We now have the clues to a disease
Covid-19, whose affections have a double origin, viral and bacterial, and this, sooner than we think, in other words, well before stage 2 then 3 and bacterial complications observed and known for a long time . A sort of atypical duo played by two microbes.
There are therefore two agents that combine to infect patients with Covid-19. It seems that an undoubtedly unknown interaction means that viruses and bacteria, notably prevotella , seem to interact. As if the bacterium had used the viral genome to modify itself, whereas this same genome uses the bacterium to stay, even hide, which explains the jokes in the analysis of viral load. In other words, there would occur, very early, a symbiosis between bacteria and the SARS-CoV-2 virus which would complement each other to infect and attack the patient. It’s fairly new, but that’s how science advances.

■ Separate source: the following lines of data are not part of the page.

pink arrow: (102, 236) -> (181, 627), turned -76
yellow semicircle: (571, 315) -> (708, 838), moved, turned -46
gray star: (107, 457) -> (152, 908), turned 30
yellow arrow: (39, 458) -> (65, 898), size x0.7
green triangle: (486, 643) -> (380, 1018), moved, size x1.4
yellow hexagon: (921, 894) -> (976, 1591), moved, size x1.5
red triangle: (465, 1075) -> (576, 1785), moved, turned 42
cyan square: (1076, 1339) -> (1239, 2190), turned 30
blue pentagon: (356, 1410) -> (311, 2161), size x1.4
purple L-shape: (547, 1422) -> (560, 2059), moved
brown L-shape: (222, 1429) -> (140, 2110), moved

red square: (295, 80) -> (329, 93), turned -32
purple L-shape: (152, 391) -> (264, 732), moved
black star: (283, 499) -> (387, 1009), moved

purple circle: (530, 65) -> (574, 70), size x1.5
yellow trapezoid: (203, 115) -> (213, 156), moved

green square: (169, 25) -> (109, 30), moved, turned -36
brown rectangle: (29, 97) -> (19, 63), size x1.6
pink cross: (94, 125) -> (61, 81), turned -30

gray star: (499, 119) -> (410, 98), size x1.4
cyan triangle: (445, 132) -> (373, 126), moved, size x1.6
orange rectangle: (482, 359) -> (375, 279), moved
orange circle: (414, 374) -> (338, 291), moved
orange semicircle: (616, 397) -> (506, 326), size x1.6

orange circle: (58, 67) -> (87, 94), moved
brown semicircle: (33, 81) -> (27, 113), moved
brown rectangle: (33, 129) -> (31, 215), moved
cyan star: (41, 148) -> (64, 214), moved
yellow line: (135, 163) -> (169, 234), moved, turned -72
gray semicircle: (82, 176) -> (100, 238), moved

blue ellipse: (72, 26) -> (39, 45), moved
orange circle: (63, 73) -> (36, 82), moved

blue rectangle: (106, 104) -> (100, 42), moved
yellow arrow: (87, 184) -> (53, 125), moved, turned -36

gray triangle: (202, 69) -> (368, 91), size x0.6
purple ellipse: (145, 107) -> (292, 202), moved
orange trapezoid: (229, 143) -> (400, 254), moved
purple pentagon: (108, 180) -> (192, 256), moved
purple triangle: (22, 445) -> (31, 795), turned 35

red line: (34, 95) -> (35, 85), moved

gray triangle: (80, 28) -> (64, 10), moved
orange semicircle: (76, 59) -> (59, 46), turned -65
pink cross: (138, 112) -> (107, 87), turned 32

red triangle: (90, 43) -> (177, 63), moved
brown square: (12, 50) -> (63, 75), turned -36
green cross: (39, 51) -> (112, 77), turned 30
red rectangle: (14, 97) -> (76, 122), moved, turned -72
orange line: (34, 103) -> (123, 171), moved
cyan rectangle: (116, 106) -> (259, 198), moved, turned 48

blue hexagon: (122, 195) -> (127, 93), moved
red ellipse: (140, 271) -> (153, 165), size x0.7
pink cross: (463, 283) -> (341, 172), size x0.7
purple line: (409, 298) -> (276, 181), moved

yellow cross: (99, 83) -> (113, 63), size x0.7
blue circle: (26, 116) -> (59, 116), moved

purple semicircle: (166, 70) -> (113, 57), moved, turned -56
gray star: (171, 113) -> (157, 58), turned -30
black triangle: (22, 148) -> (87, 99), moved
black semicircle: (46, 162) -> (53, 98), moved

The atypical development of this disease, with ups and downs, may well be linked to this double invasion, or at least a first phase of viral infection which, once in the body, activates the bacteria which launch a second attack. . The development of the disease is consistent with a double infection, a double set of two accomplices. This second phase would be present from stage 1. And therefore, it would not be chloroquine but azithromycin which represents the first therapeutic principle. And it should then be administered from stage 1, when the symbiosis virus bacteria begins. It’s to be tested, without using chloroquine
The bacterium prevotalla is it part of the sensitivity spectrum of azithromycin ?
The answer is yes. This would explain the effect of azithromycin in the results of Didier Raoult on the reduction of viral load. FYI, this antibiotic has fallen into the public domain, laboratories around the world produce it and market it in generic form.